Your task: The copy must match the data below line for line and contain no images.

Collected data:
----------
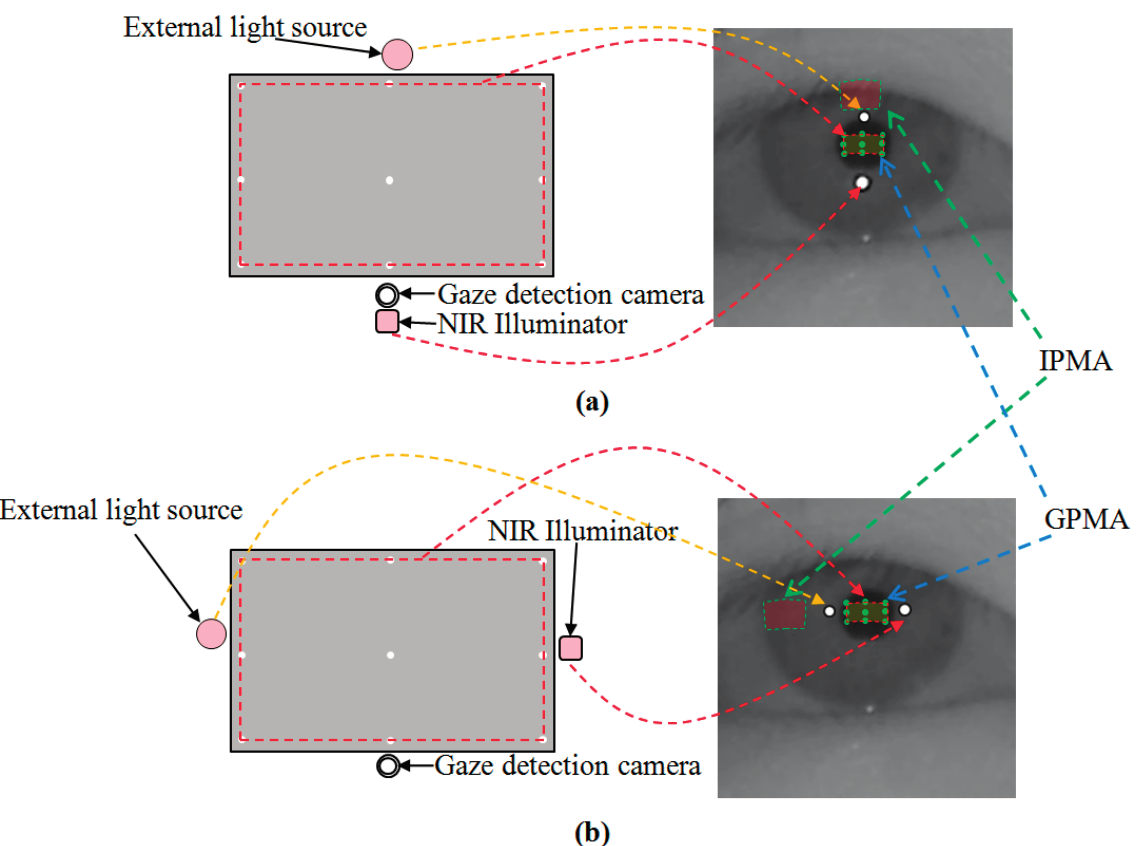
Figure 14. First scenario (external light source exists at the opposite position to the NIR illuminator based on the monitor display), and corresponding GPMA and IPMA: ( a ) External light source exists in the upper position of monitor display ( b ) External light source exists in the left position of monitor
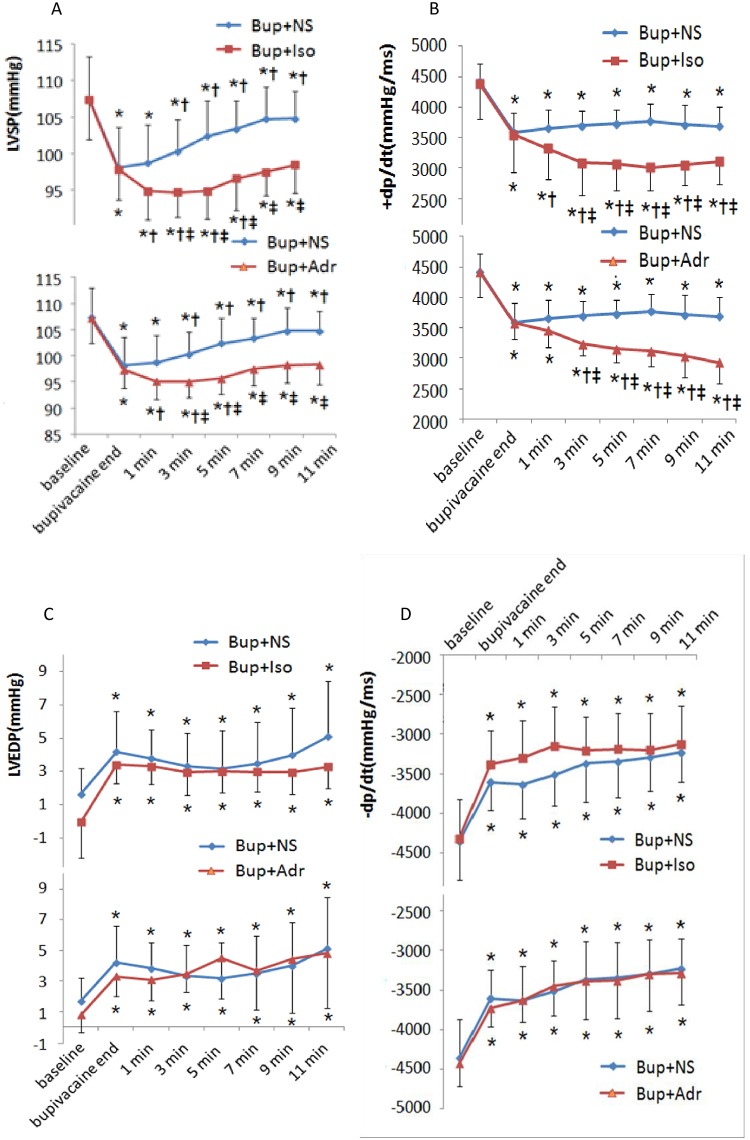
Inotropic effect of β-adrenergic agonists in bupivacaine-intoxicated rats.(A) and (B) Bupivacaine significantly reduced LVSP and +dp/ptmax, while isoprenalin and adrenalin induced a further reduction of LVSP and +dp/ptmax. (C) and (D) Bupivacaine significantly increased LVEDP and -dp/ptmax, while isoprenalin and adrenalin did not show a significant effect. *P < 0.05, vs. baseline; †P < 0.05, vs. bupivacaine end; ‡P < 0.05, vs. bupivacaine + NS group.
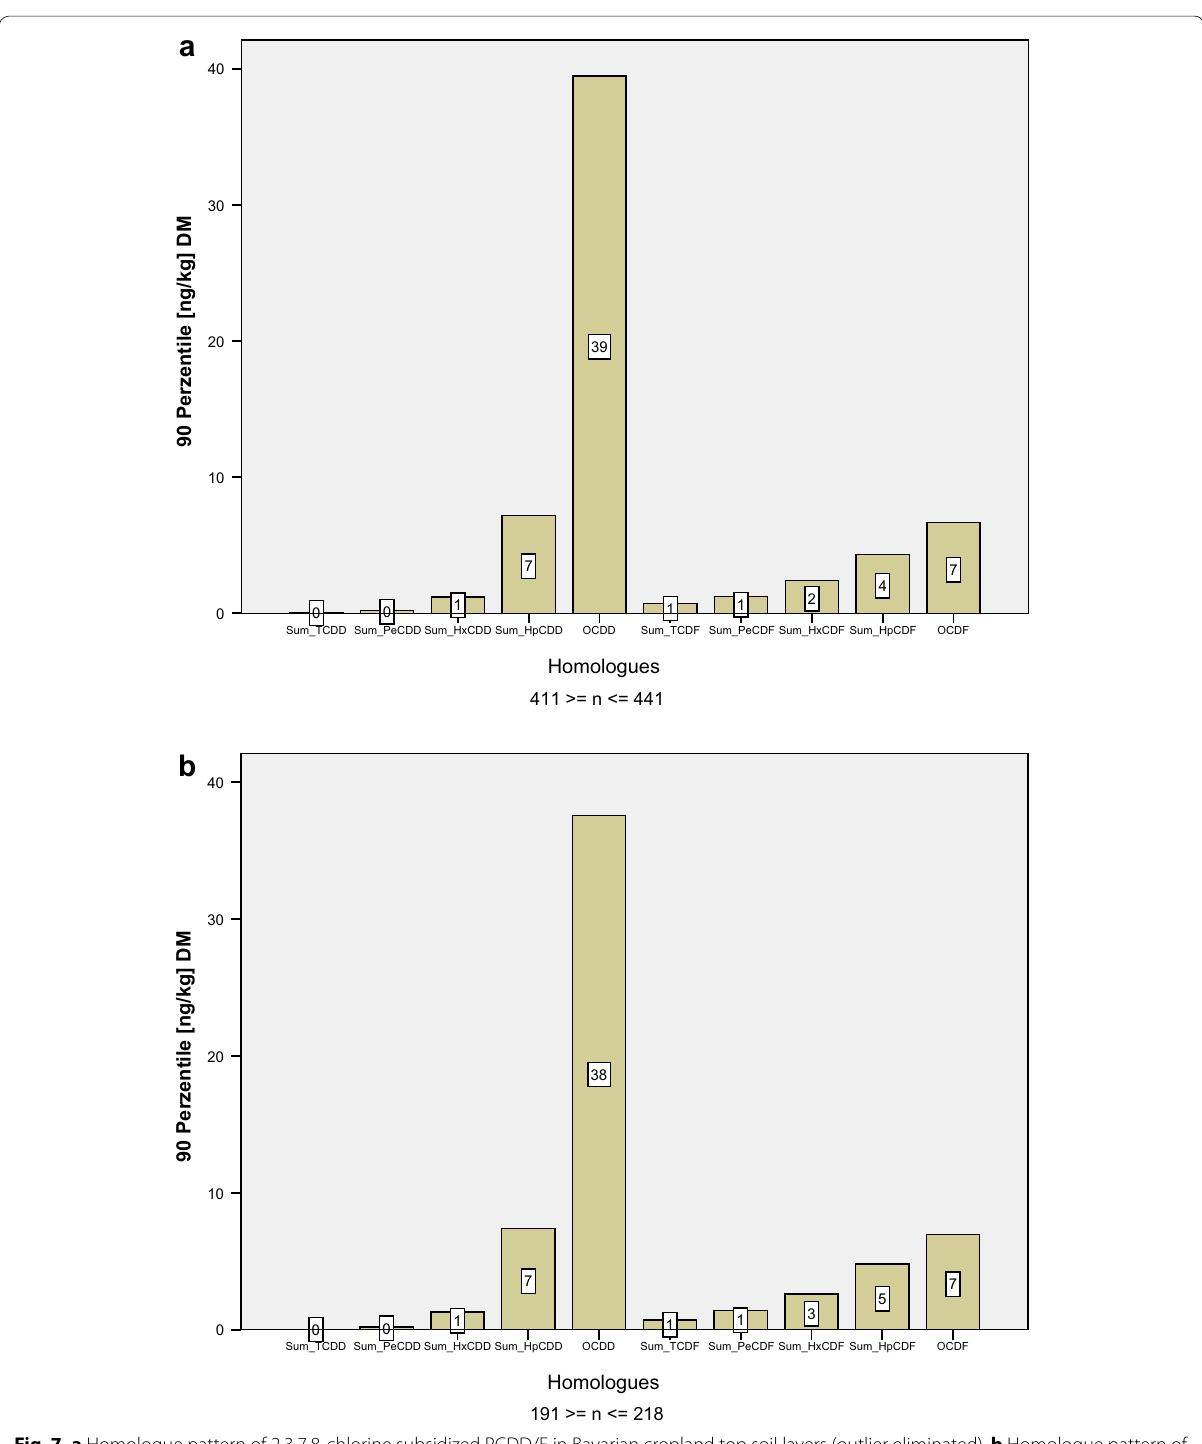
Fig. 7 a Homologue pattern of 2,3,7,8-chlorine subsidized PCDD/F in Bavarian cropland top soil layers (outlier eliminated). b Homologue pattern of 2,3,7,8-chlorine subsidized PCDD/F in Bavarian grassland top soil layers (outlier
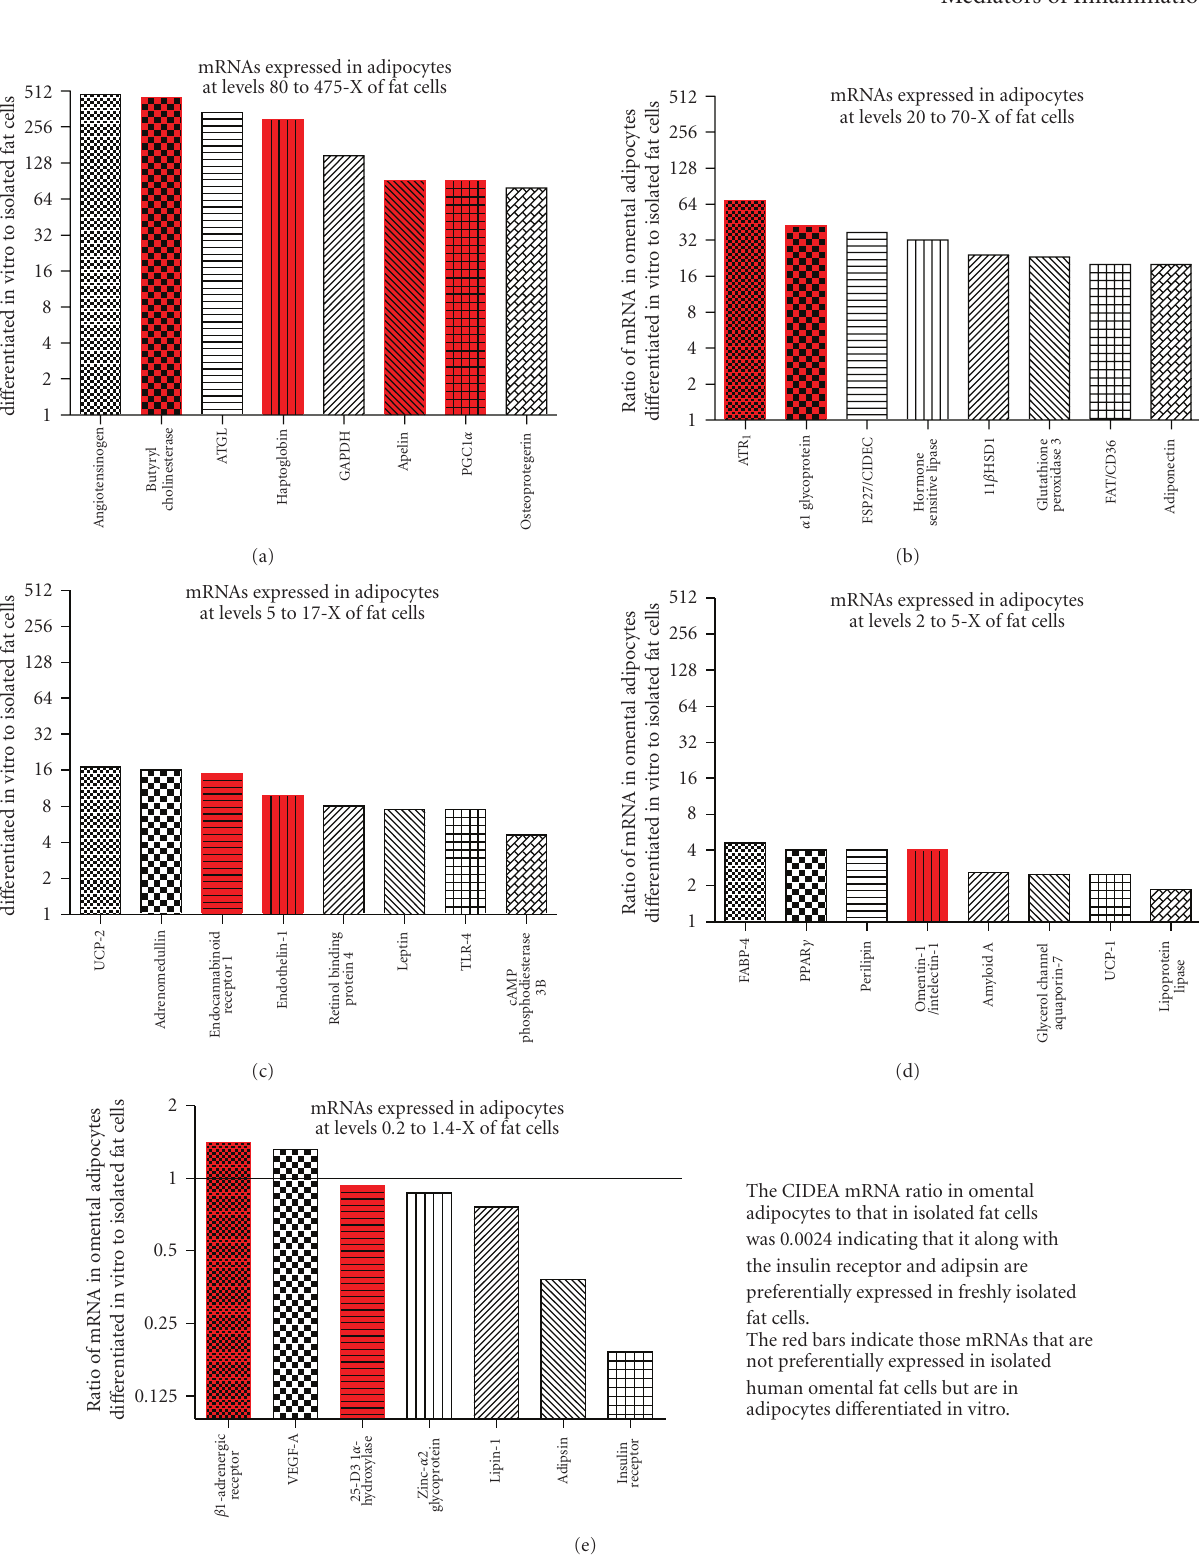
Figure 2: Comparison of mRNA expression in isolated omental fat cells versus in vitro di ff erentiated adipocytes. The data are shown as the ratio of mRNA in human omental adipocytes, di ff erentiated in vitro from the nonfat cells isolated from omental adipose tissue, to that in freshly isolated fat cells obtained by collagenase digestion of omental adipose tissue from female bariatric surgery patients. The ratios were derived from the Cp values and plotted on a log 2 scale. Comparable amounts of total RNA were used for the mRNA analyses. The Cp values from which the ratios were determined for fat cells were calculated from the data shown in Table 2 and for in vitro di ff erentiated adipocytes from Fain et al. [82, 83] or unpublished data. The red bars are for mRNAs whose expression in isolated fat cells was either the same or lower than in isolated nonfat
----------
Answer section:
Figure 14. First scenario (external light source exists at the opposite position to the NIR illuminator based on the monitor display), and corresponding GPMA and IPMA: ( a ) External light source exists in the upper position of monitor display ( b ) External light source exists in the left position of monitor
Inotropic effect of β-adrenergic agonists in bupivacaine-intoxicated rats.(A) and (B) Bupivacaine significantly reduced LVSP and +dp/ptmax, while isoprenalin and adrenalin induced a further reduction of LVSP and +dp/ptmax. (C) and (D) Bupivacaine significantly increased LVEDP and -dp/ptmax, while isoprenalin and adrenalin did not show a significant effect. *P < 0.05, vs. baseline; †P < 0.05, vs. bupivacaine end; ‡P < 0.05, vs. bupivacaine + NS group.
Fig. 7 a Homologue pattern of 2,3,7,8-chlorine subsidized PCDD/F in Bavarian cropland top soil layers (outlier eliminated). b Homologue pattern of 2,3,7,8-chlorine subsidized PCDD/F in Bavarian grassland top soil layers (outlier
Figure 2: Comparison of mRNA expression in isolated omental fat cells versus in vitro di ff erentiated adipocytes. The data are shown as the ratio of mRNA in human omental adipocytes, di ff erentiated in vitro from the nonfat cells isolated from omental adipose tissue, to that in freshly isolated fat cells obtained by collagenase digestion of omental adipose tissue from female bariatric surgery patients. The ratios were derived from the Cp values and plotted on a log 2 scale. Comparable amounts of total RNA were used for the mRNA analyses. The Cp values from which the ratios were determined for fat cells were calculated from the data shown in Table 2 and for in vitro di ff erentiated adipocytes from Fain et al. [82, 83] or unpublished data. The red bars are for mRNAs whose expression in isolated fat cells was either the same or lower than in isolated nonfat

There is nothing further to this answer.